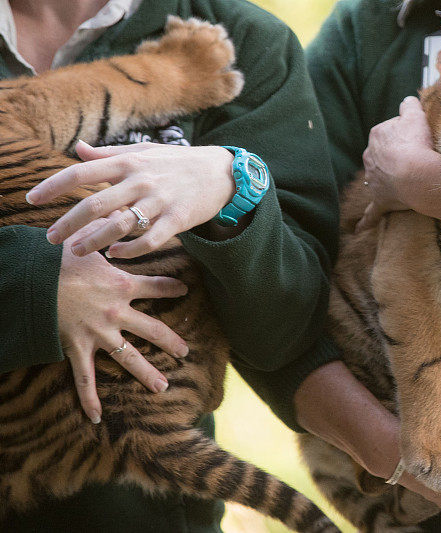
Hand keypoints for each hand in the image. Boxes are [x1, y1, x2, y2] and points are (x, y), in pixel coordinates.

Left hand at [26, 141, 235, 258]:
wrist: (222, 172)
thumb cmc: (178, 162)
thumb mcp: (143, 151)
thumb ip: (108, 153)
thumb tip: (77, 148)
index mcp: (128, 161)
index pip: (81, 171)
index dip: (53, 186)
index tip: (31, 200)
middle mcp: (141, 180)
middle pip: (95, 203)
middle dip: (68, 223)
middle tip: (50, 238)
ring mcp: (160, 200)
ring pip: (120, 225)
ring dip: (95, 241)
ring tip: (77, 252)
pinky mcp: (179, 219)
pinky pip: (151, 239)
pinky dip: (131, 249)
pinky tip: (117, 254)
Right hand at [58, 219, 189, 423]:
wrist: (30, 278)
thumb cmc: (56, 257)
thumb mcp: (86, 242)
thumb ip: (107, 232)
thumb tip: (122, 209)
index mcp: (122, 284)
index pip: (156, 285)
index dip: (172, 287)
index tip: (186, 288)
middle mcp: (117, 312)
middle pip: (152, 329)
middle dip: (170, 341)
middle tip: (185, 352)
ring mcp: (99, 333)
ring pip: (130, 357)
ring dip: (146, 373)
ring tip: (163, 387)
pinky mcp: (77, 347)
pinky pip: (85, 379)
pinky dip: (90, 399)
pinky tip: (97, 418)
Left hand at [357, 96, 440, 230]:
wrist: (415, 173)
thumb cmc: (416, 143)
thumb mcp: (414, 114)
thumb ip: (409, 105)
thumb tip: (407, 101)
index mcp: (376, 136)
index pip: (390, 131)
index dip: (406, 135)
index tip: (418, 139)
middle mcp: (370, 157)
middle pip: (383, 155)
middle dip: (394, 157)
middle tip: (415, 158)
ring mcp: (374, 180)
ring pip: (378, 178)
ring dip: (386, 181)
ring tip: (402, 183)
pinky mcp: (380, 200)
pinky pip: (372, 212)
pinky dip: (366, 221)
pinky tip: (360, 229)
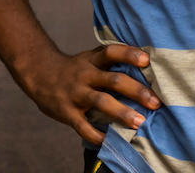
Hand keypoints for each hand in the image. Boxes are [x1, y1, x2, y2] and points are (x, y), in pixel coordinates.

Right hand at [20, 44, 159, 145]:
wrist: (39, 74)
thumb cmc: (74, 69)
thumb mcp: (89, 59)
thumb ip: (111, 63)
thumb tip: (147, 68)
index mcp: (92, 61)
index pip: (111, 52)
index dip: (128, 54)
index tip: (146, 60)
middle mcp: (85, 75)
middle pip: (113, 79)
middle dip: (136, 90)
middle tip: (155, 102)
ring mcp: (76, 94)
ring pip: (101, 102)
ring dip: (122, 112)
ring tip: (139, 122)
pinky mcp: (67, 112)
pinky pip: (83, 126)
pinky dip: (98, 136)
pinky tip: (111, 141)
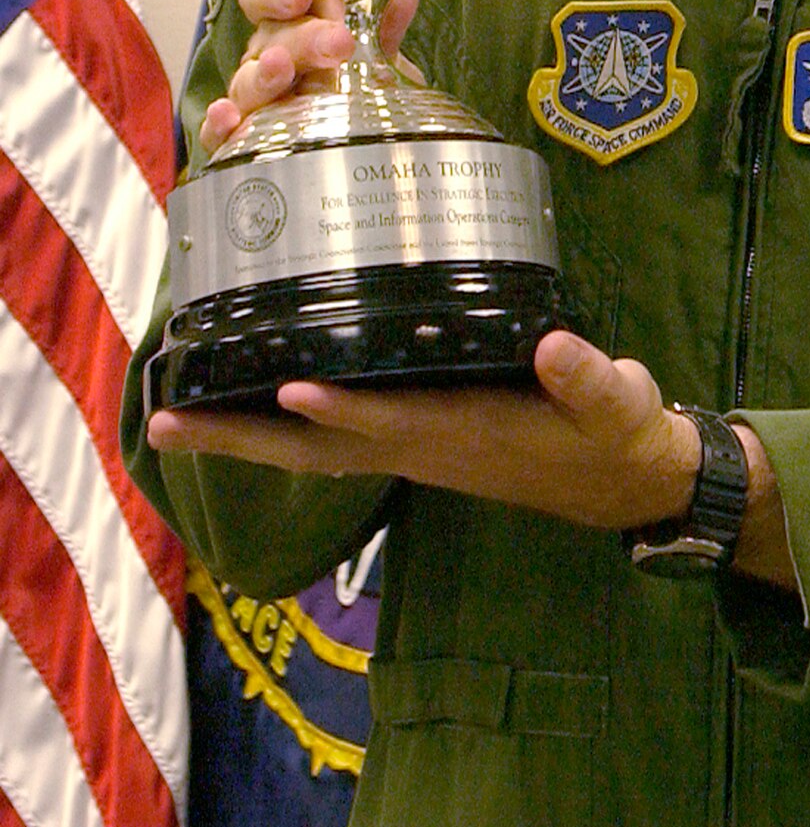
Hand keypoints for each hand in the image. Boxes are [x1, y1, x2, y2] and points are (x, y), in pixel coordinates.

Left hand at [148, 331, 798, 585]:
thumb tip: (555, 346)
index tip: (290, 391)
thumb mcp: (618, 402)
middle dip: (243, 439)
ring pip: (315, 453)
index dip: (345, 411)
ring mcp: (417, 450)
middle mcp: (426, 447)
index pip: (395, 422)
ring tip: (174, 422)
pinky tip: (251, 409)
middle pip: (320, 453)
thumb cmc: (619, 433)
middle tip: (165, 426)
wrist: (628, 480)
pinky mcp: (419, 441)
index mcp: (470, 434)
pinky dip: (283, 430)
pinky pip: (335, 443)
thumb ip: (588, 377)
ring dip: (244, 438)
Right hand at [201, 0, 419, 155]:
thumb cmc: (349, 96)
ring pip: (246, 82)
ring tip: (280, 66)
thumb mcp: (374, 63)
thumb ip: (382, 32)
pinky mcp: (238, 144)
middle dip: (302, 34)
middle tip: (337, 39)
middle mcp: (265, 62)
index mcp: (287, 31)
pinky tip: (226, 116)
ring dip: (264, 74)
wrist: (353, 155)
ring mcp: (252, 103)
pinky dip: (219, 125)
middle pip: (268, 39)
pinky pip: (219, 135)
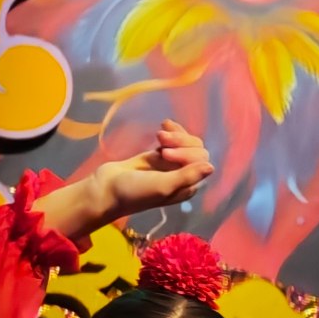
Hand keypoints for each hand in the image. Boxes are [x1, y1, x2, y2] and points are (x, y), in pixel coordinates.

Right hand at [42, 121, 213, 242]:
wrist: (107, 188)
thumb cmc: (135, 192)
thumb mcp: (163, 186)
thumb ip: (187, 176)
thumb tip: (212, 166)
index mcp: (188, 187)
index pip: (202, 162)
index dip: (187, 153)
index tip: (164, 154)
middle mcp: (183, 176)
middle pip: (197, 149)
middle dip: (181, 141)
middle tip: (160, 140)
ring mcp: (171, 165)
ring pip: (186, 143)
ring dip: (176, 135)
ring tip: (159, 134)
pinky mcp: (159, 155)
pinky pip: (174, 140)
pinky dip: (172, 131)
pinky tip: (163, 125)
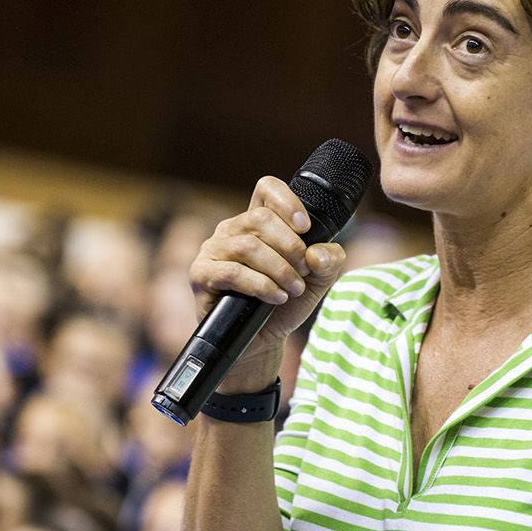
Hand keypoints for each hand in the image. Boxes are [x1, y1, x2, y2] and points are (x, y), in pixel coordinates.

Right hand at [189, 176, 347, 388]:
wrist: (262, 341)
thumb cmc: (286, 302)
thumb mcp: (318, 280)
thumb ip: (329, 260)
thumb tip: (316, 252)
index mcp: (258, 221)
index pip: (267, 189)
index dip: (287, 202)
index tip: (305, 227)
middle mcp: (232, 229)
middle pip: (261, 217)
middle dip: (290, 247)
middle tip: (303, 272)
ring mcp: (213, 249)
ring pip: (248, 245)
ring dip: (279, 269)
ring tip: (292, 290)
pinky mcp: (201, 274)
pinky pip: (232, 272)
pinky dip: (260, 285)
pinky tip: (275, 297)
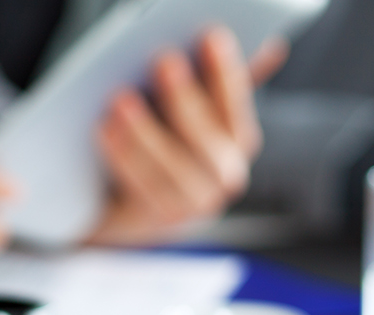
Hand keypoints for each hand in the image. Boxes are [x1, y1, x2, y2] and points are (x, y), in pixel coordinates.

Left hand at [87, 28, 286, 245]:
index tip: (210, 36)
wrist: (135, 208)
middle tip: (162, 60)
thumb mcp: (191, 114)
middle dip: (184, 98)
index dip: (225, 72)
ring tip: (120, 100)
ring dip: (144, 131)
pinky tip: (104, 130)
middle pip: (206, 139)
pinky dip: (122, 157)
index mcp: (239, 141)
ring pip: (170, 168)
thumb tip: (269, 48)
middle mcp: (225, 177)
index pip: (236, 103)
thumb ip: (216, 84)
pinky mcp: (159, 218)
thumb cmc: (165, 143)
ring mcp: (193, 203)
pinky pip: (141, 186)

----

• [TASK STATEMENT] From the line containing "middle tip: (337, 39)" through the line containing "index dip: (187, 153)", copy every line above exactly, without pictures.

• [RESULT OF THIS TASK]
middle tip: (337, 39)
middle mcp: (265, 62)
index mcp: (287, 31)
pinky tip: (226, 116)
ring dip: (264, 74)
wrist: (353, 155)
ring mcp: (252, 103)
pinky dip: (219, 125)
middle pip: (268, 39)
pinky pip: (219, 135)
Hand keypoints for each hand in the image. Boxes are [x1, y1, x2, y2] and points are (x, y), in pixel coordinates.

Right hand at [42, 121, 213, 242]:
wrist: (107, 188)
thumb cmc: (135, 192)
thumb mcp: (163, 186)
thumb ip: (187, 176)
thumb tip: (212, 166)
index mcp: (188, 187)
index pip: (202, 162)
index dip: (187, 153)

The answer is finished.